There is a C compiler which is in beta, and can be requested. There have
been references to it on this list.

David

While I agree with your definition I’d like to know where you have got this results as mine in worst case conditions have been somewhat different, and worst includes "load+running in SD card " the latency test average have been more around 40 µS:

http://flic.kr/ps/2LwUC9

Therefore, I’m confident in the new latency measurements that I’m going to do with the Charles’ Xenomaibone39 from the emmC, as it will < those in SD.

Hi Charles,

the PREEMPT_RT patches can now be applied to the BBB kernel. As John3909 suggested there is a ready to use patch script available from OSADL. Compiling a BBB kernel 3.12.10-rt15 is quick and easy. But unfortunately, it requires the use of kernel 3.12.x which causes problems with the GPMC as documented at https://groups.google.com/forum/#!searchin/beagleboard/gpmc/beagleboard/KOHLJI1NUTA/8wrsV_ZodDUJ.

In the default BBB kernel there is no “built-in” PREEMPT option. Without that Linux cannot be used for any time critical application and latencies a very bad. Contrary to that the Raspberry PI’s default kernel had PREEMPT activated from the very beginning and does provide some form of determinism out of the box.

What we need is a default kernel that has at least support for the simple PREEMPT option. Yes, there are custom drivers and they need to fit into the concept. But that is working perfectly for the Raspberry PI which definitely uses custom firmware and drivers. The BBB seems to be far behind that.

There's PREEMPT_RT, and there's PREEMPT. *ALL* Linux kernels have
PREEMPT available now. It sounds like you're just complaining that the
kernel was built with a different option than you want. Simply rebuild
the kernel and set CONFIG_PREEMPT instead of CONFIG_PREEMPT_VOLUNTARY:

https://github.com/RobertCNelson/linux-dev/blob/am33x-v3.8/patches/defconfig#L467

Or if you're requesting a change to the default kernel configuration,
you're going about it in kind of a round-about way.

I have recently tested kernel 3.8.13-rt9 (https://github.com/beagleboard/kernel/tree/3.8-rt) using git://git.kernel.org/pub/scm/linux/kernel/git/clrkwllms/rt-tests.git. I am using Ubuntu 12.04.4. The load was created using stress –cpu 1 which generates a cpu load of about 100%. I then used cyclictest:

root@ubuntu-armhf:/home/ubuntu/rt-tests# ./cyclictest -l1000000 -m -n -t1 -p99 -i400 -q

/dev/cpu_dma_latency set to 0us

T: 0 ( 770) P:99 I:400 C:1000000 Min: 14 Act: 19 Avg: 18 Max: 132

uname -a reports:

root@ubuntu-armhf:/home/ubuntu/rt-tests# uname -a

Linux ubuntu-armhf 3.8.13-rt9-00899-g160e771 #1 SMP PREEMPT Wed Jun 19 10:49:36 CEST 2013 armv7l armv7l armv7l GNU/Linux

I am absolutely surprised that the result is looking that good.
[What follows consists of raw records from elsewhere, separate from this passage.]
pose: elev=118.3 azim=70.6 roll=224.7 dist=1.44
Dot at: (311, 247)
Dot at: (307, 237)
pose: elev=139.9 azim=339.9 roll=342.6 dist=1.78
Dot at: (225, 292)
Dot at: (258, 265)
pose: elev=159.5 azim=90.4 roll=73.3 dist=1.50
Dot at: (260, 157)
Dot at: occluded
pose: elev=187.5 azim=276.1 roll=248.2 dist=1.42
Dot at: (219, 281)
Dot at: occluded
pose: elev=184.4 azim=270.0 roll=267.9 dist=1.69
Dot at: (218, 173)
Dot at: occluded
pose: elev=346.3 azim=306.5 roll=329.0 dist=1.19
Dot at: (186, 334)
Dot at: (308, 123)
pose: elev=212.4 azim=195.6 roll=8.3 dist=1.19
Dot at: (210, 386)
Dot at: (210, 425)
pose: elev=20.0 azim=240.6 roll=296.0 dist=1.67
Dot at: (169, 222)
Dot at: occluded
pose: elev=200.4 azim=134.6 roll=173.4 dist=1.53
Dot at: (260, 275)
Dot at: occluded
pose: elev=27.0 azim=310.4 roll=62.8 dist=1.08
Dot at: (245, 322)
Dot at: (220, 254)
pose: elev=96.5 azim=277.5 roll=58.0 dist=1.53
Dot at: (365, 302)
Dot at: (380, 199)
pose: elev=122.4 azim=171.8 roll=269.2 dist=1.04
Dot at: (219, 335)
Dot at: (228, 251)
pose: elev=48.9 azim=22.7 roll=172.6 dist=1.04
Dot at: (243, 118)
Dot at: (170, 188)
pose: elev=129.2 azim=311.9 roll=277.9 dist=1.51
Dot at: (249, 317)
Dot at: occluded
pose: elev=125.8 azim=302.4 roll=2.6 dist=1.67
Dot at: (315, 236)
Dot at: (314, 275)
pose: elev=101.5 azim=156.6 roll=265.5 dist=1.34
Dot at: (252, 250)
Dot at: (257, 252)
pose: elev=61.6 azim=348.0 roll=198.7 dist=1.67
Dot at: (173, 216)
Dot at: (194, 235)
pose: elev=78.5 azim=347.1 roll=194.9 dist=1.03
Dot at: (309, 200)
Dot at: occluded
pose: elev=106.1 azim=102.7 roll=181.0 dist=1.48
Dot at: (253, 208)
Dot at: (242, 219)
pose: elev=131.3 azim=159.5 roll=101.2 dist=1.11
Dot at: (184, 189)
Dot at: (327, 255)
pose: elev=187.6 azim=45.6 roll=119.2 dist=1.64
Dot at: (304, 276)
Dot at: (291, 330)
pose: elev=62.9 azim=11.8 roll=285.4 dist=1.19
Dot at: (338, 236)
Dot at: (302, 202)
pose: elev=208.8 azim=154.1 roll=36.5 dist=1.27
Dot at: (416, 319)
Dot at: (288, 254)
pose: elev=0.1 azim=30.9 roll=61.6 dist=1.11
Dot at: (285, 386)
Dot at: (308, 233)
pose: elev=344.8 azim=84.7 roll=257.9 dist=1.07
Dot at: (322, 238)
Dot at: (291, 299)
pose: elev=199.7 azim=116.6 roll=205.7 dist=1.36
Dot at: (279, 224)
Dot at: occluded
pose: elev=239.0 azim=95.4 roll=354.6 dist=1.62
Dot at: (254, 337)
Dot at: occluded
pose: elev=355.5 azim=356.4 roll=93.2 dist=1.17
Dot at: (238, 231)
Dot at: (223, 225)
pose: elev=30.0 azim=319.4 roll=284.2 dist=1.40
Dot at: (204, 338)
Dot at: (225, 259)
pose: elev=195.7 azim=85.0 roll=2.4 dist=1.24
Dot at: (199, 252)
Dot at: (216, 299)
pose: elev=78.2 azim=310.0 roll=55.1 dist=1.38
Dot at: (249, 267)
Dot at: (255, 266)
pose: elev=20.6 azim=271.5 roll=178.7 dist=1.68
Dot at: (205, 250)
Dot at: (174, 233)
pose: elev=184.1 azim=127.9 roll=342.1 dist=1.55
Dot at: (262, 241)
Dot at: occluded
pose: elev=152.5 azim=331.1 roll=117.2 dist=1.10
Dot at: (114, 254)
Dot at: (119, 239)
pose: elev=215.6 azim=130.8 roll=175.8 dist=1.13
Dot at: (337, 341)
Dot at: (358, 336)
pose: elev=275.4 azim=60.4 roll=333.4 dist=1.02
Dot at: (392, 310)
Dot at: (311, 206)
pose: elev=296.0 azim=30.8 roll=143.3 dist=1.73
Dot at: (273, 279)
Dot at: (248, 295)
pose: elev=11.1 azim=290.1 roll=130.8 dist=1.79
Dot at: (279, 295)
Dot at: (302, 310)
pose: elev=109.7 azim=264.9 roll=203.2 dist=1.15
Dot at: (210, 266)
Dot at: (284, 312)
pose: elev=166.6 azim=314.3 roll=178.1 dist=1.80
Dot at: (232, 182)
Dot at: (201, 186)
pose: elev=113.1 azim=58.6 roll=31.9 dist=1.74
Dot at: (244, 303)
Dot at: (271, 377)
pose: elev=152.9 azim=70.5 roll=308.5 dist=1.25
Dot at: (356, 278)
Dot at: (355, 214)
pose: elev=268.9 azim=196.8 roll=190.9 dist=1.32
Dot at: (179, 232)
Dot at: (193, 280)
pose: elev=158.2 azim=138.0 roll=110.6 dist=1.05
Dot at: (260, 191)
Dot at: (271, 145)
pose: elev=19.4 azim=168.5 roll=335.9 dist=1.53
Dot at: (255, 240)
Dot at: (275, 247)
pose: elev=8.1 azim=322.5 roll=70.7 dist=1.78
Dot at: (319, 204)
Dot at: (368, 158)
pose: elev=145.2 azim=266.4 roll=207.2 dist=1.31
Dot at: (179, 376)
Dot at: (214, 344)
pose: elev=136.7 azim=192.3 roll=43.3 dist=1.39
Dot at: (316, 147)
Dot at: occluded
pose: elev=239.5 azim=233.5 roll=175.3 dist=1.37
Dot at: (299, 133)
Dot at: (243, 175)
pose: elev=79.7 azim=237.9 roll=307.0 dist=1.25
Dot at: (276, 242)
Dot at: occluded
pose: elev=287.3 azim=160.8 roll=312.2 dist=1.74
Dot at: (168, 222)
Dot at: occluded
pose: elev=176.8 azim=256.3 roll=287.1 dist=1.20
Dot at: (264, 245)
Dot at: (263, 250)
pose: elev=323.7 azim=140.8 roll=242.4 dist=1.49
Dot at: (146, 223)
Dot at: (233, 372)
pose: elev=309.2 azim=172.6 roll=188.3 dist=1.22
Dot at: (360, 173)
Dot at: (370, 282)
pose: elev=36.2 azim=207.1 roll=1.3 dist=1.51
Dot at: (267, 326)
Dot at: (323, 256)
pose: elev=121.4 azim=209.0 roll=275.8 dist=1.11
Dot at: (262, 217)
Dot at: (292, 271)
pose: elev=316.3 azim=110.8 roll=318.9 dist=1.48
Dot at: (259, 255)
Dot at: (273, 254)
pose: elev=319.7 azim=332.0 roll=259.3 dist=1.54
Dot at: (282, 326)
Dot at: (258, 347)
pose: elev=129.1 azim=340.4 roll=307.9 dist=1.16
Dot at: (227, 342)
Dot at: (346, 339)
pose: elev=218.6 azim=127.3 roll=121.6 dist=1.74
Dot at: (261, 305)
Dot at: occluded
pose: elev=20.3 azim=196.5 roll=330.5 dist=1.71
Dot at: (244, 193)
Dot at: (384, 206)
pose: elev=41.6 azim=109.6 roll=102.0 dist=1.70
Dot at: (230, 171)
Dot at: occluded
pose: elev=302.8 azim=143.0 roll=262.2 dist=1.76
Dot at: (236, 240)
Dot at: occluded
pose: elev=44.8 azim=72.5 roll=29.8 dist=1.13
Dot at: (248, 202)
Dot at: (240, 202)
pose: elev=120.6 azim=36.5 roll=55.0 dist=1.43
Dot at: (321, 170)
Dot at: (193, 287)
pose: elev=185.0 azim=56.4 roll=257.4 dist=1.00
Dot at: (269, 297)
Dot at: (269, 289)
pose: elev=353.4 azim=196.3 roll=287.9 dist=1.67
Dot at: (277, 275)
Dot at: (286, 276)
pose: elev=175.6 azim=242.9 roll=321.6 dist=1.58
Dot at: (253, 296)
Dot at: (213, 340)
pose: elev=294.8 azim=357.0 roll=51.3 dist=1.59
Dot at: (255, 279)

Of course every user can create his own kernel coniguration or even modify the Linux kernel in any way he wants. But if there is any problem he’s beeing left alone. I think it would be much better to have a default kernel configuration which at least provides simple PREEMPT support. That might help people to fight against most simple latency problems.